One of the most challenging aspects of being a CEO is being fair to all your employees. Even if you do your best to treat everyone equally, there are times when your decisions or actions are misconstrued as favoring certain people within the company to the exclusion of others.
Your workers will begin to notice if they are required to abide by company rules, but select employees seem to get away with ignoring or disobeying them. This is how workers become disgruntled. They feel as though they are not being treated fairly—and, in this situation, they really are not.
How can you as CEO restore fairness among your workers? Start by setting the tone for your whole company:
First make sure that the rules themselves are fair.
Your company probably already has a set of rules for its employees, laid out in your employee handbook. Check to see when that handbook was last updated. If it was updated more than three or four years ago, go through all the regulations and see which ones actually fit your company now.

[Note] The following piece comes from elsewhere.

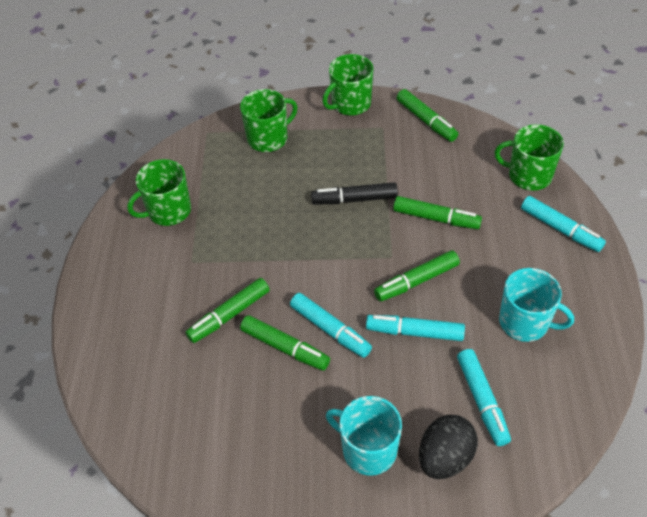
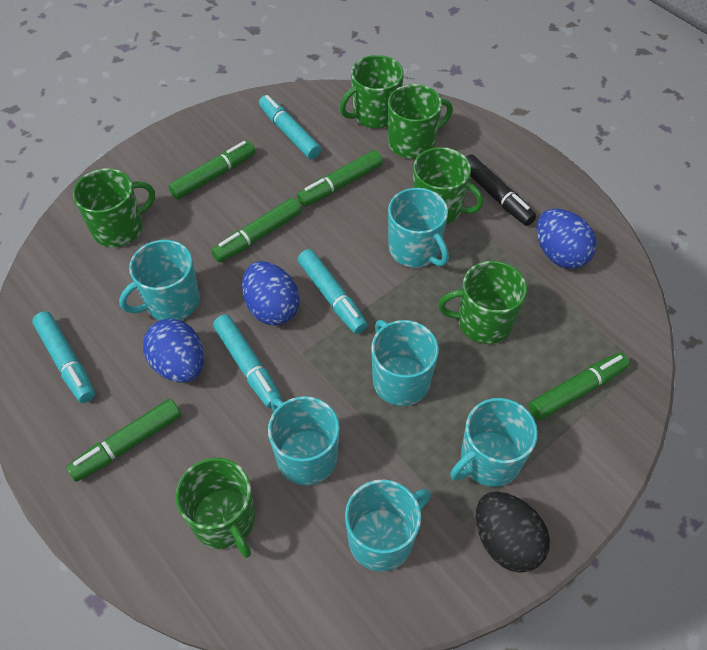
blue egg: 0 -> 3
green mug: 4 -> 6
turquoise mug: 2 -> 6

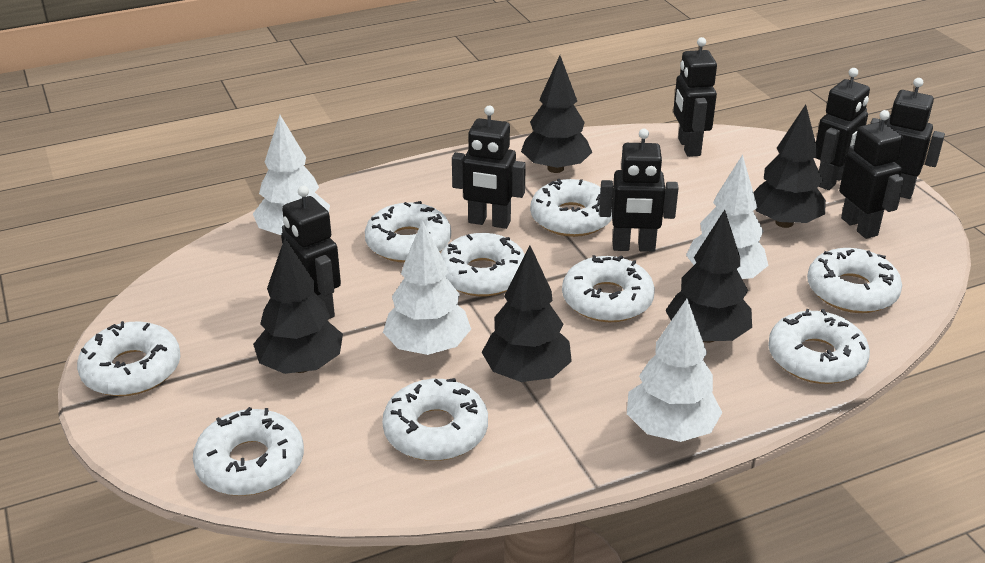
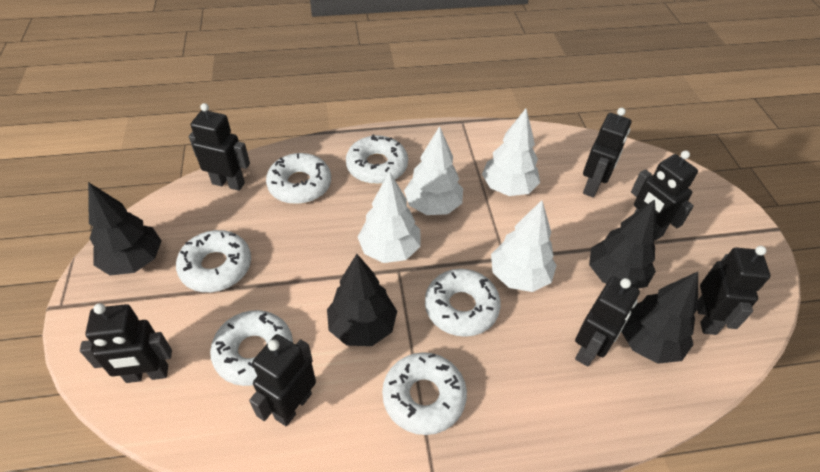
black tree: 5 -> 4
white donut: 9 -> 6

Most employees have no problem abiding by company rules. The rules, however, should make sense. As you are revising the company’s handbook, if you come across rules that create unnecessary work or waste employee time, consider deleting them. For example, requiring employees to stand around waiting to be signed out long after their shift is done does not make sense. It only produces resentment and aggravation. Find a way to speed up the process. Also get rid of any archaic rules that no longer fit your company’s needs and instead devise new rules that streamline production and increase efficiency. Rules like these make sense and seem fair to employees.
Included with the rules should be consequences for disregarding them. These consequences must apply to all employees no matter how high up in the company they are or how long they have worked there. Consequences can range from first and second warnings or being written up to suspension, docked pay, demotion or firing, depending on the type and severity of the rules broken.